• Passage provided:

——————————

Database Reserved Capacity works differently across services: RDS Reserved Instances commit to specific instance types and database engines with size flexibility, ElastiCache Reserved Nodes commit to exact node types with no flexibility, and DynamoDB Reserved Capacity commits to provisioned read/write capacity units. All three share common pricing models with 1-year or 3-year terms and three payment options (All Upfront, Partial Upfront, No Upfront), with discounts increasing for longer terms and more upfront payment.

Exam Tip

The exam frequently tests your ability to choose the right reserved pricing strategy based on workload predictability, term flexibility needs, and cost optimization goals. Remember: Reserved capacity provides the best ROI for stable, predictable database workloads. Always analyze 30+ days of usage data before committing, and reserve for baseline capacity (70-80%) rather than peak usage.

Key Concepts

RDS Reserved Instances

RDS Reserved Instances Architecture
Figure 1: RDS Reserved Instance Application Flow

RDS Reserved Instance Fundamentals

Definition: RDS Reserved Instances (RIs) provide a discount (up to 72%) compared to On-Demand pricing in exchange for a 1-year or 3-year commitment to a specific database instance configuration.

Commitment Parameters:

  • DB Instance Class: Specific instance type (e.g., db.m5.large, db.r5.xlarge)
  • Database Engine: MySQL, PostgreSQL, MariaDB, Oracle, SQL Server, Aurora
  • License Model: License Included or Bring Your Own License (BYOL)
  • Region: Reservation applies to a specific AWS Region
  • Deployment Type: Single-AZ or Multi-AZ

Key Characteristics:

  • Discount applies automatically to matching instances
  • Cannot be moved between regions
  • Can be modified within the same instance family (size flexibility for supported engines)
  • Multi-AZ reservations cost approximately 2x Single-AZ
  • Does NOT provide capacity guarantee (unlike EC2 Zonal RIs)
  • Can be shared across accounts in AWS Organizations

RDS RI Size Flexibility

Purpose: Apply a single reserved instance across multiple smaller instances or a larger instance within the same family

Supported Engines (size flexibility enabled):

  • Aurora (MySQL and PostgreSQL)
  • MySQL
  • PostgreSQL
  • MariaDB
  • Oracle BYOL

NOT Supported (must match exactly):

  • Oracle License Included
  • SQL Server (all editions)

——————————

• Provided material:
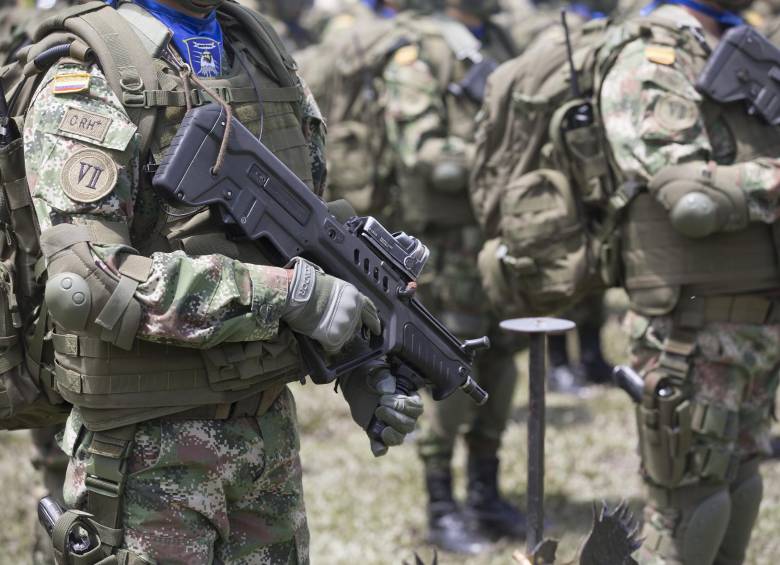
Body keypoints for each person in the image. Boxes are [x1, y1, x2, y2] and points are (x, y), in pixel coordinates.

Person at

——————————

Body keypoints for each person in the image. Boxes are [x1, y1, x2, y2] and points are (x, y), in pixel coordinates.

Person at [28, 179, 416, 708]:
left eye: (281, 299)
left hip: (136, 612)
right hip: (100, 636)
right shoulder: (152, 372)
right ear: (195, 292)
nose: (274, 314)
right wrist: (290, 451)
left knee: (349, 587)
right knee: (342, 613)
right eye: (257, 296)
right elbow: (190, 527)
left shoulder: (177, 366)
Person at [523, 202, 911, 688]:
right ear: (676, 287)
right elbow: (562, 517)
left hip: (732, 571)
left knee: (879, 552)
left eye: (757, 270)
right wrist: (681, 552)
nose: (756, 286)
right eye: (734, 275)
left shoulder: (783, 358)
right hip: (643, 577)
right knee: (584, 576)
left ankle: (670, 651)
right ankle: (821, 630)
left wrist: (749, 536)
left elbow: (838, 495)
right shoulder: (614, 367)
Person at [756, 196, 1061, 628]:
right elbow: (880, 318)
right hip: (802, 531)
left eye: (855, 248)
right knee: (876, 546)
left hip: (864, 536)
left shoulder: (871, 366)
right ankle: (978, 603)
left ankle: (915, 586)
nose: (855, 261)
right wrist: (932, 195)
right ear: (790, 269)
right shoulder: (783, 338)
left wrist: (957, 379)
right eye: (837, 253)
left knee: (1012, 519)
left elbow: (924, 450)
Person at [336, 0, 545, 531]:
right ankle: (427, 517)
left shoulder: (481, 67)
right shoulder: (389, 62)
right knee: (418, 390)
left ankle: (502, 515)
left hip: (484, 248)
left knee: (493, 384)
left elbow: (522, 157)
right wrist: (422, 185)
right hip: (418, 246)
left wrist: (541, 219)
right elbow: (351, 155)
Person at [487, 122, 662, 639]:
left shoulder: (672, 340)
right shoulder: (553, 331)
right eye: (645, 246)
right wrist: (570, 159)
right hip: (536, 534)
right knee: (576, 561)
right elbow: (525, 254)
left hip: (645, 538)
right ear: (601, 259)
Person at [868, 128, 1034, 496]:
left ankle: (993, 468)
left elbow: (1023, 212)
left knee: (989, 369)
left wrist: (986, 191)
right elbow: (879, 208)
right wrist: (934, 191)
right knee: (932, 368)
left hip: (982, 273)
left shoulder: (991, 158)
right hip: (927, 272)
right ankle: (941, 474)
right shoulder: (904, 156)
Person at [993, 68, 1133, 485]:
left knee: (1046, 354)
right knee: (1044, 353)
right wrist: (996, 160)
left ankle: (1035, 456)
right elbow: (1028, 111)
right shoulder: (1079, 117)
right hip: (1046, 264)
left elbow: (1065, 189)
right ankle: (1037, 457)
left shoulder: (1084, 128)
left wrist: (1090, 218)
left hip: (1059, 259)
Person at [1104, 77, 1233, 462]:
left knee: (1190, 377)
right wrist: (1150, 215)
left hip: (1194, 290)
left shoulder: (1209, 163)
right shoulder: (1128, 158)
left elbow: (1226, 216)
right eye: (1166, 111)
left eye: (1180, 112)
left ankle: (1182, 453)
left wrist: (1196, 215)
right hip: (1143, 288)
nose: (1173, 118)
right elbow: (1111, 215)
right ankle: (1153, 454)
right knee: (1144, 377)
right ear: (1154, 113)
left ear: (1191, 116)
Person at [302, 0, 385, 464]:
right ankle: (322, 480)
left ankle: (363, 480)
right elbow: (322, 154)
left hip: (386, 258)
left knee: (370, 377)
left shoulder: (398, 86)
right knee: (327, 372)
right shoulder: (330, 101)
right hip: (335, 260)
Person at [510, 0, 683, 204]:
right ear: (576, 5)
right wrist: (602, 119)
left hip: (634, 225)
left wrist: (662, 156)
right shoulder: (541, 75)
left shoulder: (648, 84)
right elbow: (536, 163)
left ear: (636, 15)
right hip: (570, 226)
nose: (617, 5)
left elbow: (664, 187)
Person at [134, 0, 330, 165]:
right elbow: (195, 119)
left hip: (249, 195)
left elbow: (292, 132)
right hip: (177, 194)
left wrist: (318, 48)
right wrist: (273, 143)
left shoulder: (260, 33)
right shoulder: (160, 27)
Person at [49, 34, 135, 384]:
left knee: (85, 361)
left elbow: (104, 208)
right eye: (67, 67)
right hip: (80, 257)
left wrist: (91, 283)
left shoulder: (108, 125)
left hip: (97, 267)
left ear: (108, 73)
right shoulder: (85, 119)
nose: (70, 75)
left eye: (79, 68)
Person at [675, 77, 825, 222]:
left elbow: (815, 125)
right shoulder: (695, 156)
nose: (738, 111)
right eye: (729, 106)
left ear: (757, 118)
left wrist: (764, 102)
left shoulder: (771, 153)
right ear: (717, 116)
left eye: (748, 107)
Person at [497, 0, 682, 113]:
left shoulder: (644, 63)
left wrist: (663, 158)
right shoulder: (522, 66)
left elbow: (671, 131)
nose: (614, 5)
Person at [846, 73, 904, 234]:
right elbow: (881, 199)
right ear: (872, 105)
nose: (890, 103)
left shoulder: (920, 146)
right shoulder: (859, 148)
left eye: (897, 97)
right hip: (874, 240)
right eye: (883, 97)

——————————

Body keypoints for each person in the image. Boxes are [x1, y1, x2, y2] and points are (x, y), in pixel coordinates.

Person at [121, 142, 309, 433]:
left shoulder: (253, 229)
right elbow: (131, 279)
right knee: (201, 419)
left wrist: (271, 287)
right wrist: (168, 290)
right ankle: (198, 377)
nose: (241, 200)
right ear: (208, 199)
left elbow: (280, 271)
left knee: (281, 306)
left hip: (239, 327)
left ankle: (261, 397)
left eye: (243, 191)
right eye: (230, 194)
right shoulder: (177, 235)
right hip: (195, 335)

——————————

• Parts of the exercise:
1) Transcribe the section of the database reserved capacity passage that opens with "Key Concepts" and ends after "database instance configuration.".
2) Write a continuation of the database reserved capacity passage, starting after its final line.

• Solved problems:
1)
Key Concepts

RDS Reserved Instances

RDS Reserved Instances Architecture
Figure 1: RDS Reserved Instance Application Flow

RDS Reserved Instance Fundamentals

Definition: RDS Reserved Instances (RIs) provide a discount (up to 72%) compared to On-Demand pricing in exchange for a 1-year or 3-year commitment to a specific database instance configuration.

2)
How It Works:

  • RDS RIs use a normalization factor based on instance size
  • Reservation applies across any size within the same instance family and region
  • Automatically distributes discount across eligible instances

Normalization Factors (db.r5 family example): | Instance Size | Normalization Factor | |---------------|---------------------| | db.r5.large | 1 | | db.r5.xlarge | 2 | | db.r5.2xlarge | 4 | | db.r5.4xlarge | 8 | | db.r5.8xlarge | 16 | | db.r5.12xlarge | 24 | | db.r5.16xlarge | 32 | | db.r5.24xlarge | 48 |

Example: One db.r5.2xlarge RI (factor 4) can cover:

  • 1x db.r5.2xlarge, OR
  • 2x db.r5.xlarge, OR
  • 4x db.r5.large, OR
  • 1x db.r5.xlarge + 2x db.r5.large

RDS RI Discount Levels

Typical Discount Ranges (varies by instance type and engine):

| Term | Payment Option | Discount vs On-Demand | |------|----------------|----------------------| | 1 Year | No Upfront | ~18-31% | | 1 Year | Partial Upfront | ~31-37% | | 1 Year | All Upfront | ~33-42% | | 3 Year | No Upfront | ~40-44% | | 3 Year | Partial Upfront | ~58-64% | | 3 Year | All Upfront | ~60-72% |

Factors Affecting Discount:

  • Instance family (newer families may have different discounts)
  • Database engine (Oracle and SQL Server typically have different pricing)
  • Region (pricing varies by region)
  • Deployment type (Single-AZ vs Multi-AZ)

Multi-AZ Considerations:

  • Multi-AZ RIs cost ~2x Single-AZ RIs
  • Multi-AZ discount percentages are similar to Single-AZ
  • Reserve Multi-AZ if running Multi-AZ deployments
  • For size-flexible engines, Multi-AZ RIs can flex within Multi-AZ deployments

ElastiCache Reserved Nodes

ElastiCache Reserved Nodes Architecture
Figure 2: ElastiCache Reserved Node Application

ElastiCache Reserved Node Fundamentals

Definition: ElastiCache Reserved Nodes provide significant discounts (up to 55%) for Redis or Memcached clusters in exchange for a 1-year or 3-year commitment.

Commitment Parameters:

  • Cache Node Type: Specific node type (e.g., cache.m5.large, cache.r5.xlarge)
  • Cache Engine: Redis or Memcached
  • Region: Reservation applies to a specific AWS Region
  • Node Count: Number of nodes to reserve

Key Characteristics:

  • Applies to matching nodes in any cluster within the region
  • Does NOT support size flexibility (unlike RDS)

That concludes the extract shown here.